I pull the tube out of the keg, and seal the top. I apply 30PSI to the keg to get a good seal, then start purging in pulses. I keep purging till I've
exhausted all pressure. I then let it fill back up to 15-20 PSI, or whatever pressure I feel like carbonating at.

Any of that sound bad? Thanks for the response.
 
I've heard from someone at a LHBS in VA that beer that gets below freezing can develop metallic flavors... Unsure if this is remotely true or if the flavor is lasting, the guy might have had no idea. I definitely know most beer tastes better at 38 or higher, and I have never really seen the value of crashing to near freezing after several tries vs 36-38.
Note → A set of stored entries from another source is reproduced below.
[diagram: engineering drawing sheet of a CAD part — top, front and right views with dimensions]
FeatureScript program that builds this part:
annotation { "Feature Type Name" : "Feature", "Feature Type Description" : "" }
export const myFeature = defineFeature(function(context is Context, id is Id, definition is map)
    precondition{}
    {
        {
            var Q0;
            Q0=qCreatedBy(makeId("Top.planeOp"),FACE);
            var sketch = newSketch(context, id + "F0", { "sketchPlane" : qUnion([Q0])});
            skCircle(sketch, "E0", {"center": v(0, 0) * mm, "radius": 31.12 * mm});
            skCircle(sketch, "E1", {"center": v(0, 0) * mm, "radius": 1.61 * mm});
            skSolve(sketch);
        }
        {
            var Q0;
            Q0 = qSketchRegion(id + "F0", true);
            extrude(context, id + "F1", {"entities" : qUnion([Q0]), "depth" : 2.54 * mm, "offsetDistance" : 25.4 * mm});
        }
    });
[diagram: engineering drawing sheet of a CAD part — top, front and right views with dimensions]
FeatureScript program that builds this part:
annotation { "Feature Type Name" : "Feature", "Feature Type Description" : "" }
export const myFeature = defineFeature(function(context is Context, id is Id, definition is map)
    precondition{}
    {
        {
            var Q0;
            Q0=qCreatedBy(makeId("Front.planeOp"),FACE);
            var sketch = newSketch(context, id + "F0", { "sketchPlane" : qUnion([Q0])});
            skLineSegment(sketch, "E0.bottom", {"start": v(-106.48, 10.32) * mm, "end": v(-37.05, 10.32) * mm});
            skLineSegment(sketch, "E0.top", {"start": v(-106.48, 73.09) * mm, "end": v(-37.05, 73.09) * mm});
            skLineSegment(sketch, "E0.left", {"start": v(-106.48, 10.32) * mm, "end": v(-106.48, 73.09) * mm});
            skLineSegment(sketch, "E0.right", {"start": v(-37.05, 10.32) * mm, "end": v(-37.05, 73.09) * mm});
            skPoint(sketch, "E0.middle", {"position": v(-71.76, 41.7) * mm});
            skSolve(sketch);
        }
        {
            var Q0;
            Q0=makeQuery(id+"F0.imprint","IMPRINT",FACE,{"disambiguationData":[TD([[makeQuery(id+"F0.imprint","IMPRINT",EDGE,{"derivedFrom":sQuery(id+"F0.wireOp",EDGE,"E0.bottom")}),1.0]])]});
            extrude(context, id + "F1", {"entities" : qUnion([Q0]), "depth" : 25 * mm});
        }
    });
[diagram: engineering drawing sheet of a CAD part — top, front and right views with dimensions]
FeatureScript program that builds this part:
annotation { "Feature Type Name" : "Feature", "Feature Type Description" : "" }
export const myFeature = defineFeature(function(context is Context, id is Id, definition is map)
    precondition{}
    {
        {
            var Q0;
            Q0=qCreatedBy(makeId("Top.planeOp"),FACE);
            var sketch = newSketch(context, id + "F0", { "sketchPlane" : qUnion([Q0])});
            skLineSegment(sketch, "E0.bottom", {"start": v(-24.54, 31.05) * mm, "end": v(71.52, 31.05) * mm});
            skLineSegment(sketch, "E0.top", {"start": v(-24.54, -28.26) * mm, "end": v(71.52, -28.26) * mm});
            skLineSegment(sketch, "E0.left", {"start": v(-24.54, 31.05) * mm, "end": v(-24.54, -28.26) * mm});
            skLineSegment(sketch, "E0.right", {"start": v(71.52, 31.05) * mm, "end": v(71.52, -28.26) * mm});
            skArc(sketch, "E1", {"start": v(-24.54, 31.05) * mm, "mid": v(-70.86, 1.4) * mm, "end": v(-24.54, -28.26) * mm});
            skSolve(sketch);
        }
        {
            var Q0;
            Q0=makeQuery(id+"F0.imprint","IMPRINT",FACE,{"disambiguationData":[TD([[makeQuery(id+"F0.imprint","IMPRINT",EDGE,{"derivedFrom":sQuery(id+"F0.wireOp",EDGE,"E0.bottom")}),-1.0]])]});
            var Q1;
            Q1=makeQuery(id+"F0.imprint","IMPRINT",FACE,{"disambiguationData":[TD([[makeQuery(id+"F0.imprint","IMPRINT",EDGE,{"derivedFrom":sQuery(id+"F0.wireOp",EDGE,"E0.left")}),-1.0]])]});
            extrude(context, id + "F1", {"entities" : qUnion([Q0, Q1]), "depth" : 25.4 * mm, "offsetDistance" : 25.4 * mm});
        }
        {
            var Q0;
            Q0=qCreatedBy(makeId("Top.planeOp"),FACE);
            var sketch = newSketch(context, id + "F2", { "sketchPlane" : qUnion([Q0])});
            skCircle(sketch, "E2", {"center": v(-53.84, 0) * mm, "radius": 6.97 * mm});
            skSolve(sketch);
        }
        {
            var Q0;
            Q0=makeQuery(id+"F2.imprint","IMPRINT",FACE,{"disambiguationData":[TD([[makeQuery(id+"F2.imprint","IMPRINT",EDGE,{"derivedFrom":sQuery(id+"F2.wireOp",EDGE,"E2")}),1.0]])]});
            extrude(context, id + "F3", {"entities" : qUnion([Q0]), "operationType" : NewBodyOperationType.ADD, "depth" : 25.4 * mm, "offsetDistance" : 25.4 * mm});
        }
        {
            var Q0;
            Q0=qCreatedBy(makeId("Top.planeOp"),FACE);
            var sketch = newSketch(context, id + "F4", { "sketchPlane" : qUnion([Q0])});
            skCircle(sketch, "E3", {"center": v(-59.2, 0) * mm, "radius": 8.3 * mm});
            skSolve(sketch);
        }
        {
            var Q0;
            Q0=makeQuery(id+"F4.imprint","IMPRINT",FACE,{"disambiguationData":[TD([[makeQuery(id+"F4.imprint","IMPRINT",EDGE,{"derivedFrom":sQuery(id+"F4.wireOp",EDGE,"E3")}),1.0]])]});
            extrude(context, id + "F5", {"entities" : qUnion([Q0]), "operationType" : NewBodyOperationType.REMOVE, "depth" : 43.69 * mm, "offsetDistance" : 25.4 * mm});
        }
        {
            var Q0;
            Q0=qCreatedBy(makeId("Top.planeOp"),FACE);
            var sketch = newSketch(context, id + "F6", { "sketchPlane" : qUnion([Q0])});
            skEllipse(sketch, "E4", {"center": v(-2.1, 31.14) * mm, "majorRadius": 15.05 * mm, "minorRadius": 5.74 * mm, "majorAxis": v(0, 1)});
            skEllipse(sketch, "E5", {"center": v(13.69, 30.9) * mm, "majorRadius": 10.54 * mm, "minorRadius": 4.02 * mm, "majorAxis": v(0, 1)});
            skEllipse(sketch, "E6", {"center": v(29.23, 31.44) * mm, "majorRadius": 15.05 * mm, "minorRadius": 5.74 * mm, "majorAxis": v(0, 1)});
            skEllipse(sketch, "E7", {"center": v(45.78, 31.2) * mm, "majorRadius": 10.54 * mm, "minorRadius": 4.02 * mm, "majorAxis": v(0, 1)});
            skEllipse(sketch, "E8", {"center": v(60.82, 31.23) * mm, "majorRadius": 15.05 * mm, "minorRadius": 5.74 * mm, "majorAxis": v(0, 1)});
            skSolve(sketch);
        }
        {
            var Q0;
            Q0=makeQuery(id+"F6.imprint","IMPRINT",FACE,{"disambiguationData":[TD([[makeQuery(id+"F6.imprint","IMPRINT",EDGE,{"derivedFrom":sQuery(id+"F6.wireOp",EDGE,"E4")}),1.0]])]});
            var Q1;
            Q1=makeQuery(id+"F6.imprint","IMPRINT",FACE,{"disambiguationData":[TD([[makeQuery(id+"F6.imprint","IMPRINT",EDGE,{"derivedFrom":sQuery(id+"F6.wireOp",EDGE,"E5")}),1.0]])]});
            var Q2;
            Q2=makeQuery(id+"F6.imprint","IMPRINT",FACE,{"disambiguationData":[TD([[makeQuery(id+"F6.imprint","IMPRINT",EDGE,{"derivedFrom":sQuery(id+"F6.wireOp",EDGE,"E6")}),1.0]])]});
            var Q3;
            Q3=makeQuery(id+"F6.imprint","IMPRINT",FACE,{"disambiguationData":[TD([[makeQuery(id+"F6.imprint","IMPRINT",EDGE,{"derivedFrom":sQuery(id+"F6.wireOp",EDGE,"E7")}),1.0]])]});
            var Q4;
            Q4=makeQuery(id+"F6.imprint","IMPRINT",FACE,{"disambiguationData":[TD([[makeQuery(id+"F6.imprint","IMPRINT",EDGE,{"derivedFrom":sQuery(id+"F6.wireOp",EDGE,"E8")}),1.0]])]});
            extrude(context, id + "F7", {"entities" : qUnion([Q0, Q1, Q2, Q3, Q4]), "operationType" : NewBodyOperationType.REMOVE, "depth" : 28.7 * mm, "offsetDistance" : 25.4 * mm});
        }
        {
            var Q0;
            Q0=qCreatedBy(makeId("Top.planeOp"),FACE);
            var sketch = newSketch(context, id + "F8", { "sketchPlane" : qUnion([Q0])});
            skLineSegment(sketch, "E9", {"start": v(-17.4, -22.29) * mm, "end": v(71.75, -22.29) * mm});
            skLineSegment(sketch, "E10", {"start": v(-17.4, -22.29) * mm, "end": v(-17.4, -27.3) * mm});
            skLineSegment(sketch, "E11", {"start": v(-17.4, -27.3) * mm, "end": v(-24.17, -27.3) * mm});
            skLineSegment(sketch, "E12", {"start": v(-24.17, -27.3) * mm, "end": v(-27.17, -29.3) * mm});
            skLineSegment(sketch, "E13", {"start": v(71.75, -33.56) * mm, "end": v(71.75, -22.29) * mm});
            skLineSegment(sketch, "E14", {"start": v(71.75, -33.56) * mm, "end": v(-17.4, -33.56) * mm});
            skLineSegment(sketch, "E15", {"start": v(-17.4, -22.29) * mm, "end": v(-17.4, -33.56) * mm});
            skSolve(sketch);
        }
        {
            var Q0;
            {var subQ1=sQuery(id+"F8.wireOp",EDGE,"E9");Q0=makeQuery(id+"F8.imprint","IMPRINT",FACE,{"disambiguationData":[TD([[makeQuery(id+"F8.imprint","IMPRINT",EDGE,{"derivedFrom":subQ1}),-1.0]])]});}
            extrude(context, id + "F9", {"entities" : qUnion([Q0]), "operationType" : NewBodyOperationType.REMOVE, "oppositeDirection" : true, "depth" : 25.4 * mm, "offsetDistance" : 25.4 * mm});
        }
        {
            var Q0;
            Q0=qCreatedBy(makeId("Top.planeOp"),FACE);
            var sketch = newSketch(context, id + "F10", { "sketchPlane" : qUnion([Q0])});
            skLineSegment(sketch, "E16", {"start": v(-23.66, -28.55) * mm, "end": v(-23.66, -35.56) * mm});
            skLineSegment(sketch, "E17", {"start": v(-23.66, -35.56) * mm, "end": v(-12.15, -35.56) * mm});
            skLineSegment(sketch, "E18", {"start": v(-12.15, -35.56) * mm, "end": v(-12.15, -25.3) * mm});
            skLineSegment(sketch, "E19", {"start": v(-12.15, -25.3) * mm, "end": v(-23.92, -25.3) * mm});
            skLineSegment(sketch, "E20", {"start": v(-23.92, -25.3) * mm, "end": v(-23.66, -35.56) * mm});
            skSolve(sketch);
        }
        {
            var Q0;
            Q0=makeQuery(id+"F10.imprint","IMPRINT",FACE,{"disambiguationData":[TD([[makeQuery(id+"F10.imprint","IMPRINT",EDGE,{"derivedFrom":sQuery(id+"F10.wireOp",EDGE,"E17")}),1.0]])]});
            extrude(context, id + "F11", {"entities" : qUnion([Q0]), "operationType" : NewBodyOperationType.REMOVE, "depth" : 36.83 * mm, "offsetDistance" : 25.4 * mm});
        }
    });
I don't crash. I transfer to secondary to harvest my primary vessel's yeast, and my beer clears while in secondary. I do closed transfers to secondary using nothing but CO2. Like this:
attachment.php


I'll check the temp of my kegerator.
 
CO2 transfer to keg. I use carboy caps like this one:
orange-carboy-cap-150x150.jpg


I plug my CO2 into the diagonal tube, and I stick my siphon wand into the center tube. I turn on CO2 at about 1 or 2 PSI. At this point, the siphon is sticking out of the beer, so it's just straight CO2 going into the carboy, and making its way through the siphon and tube. The tube end of the siphon is sitting in the sanitized keg, and it reaches the very bottom.

After running CO2 for about five seconds, and I'm pretty sure there's hardly any oxygen left in the carboy or the line, I push the siphon wand down into the beer. I just leave the CO2 on at about 1PSI. I start the wand at about the middle of the carboy, and wait till the beer level gets close, then slowly push it down, inch by inch as the beer level drops. Once the beer is low enough, I can see right through it, and I can see how close the wand is to the yeast cake. I tip the carboy, and push the wand as close as necessary to maximize liquid output, but minimize pickup of waste.

I pull the tube out of the keg, and seal the top. I apply 30PSI to the keg to get a good seal, then start purging in pulses. I keep purging till I've
exhausted all pressure. I then let it fill back up to 15-20 PSI, or whatever pressure I feel like carbonating at.

Any of that sound bad? Thanks for the response.

Are you purging your keg prior to transfer? Without active yeast you could picking up some o2 if the keg is not purged prior to transfer.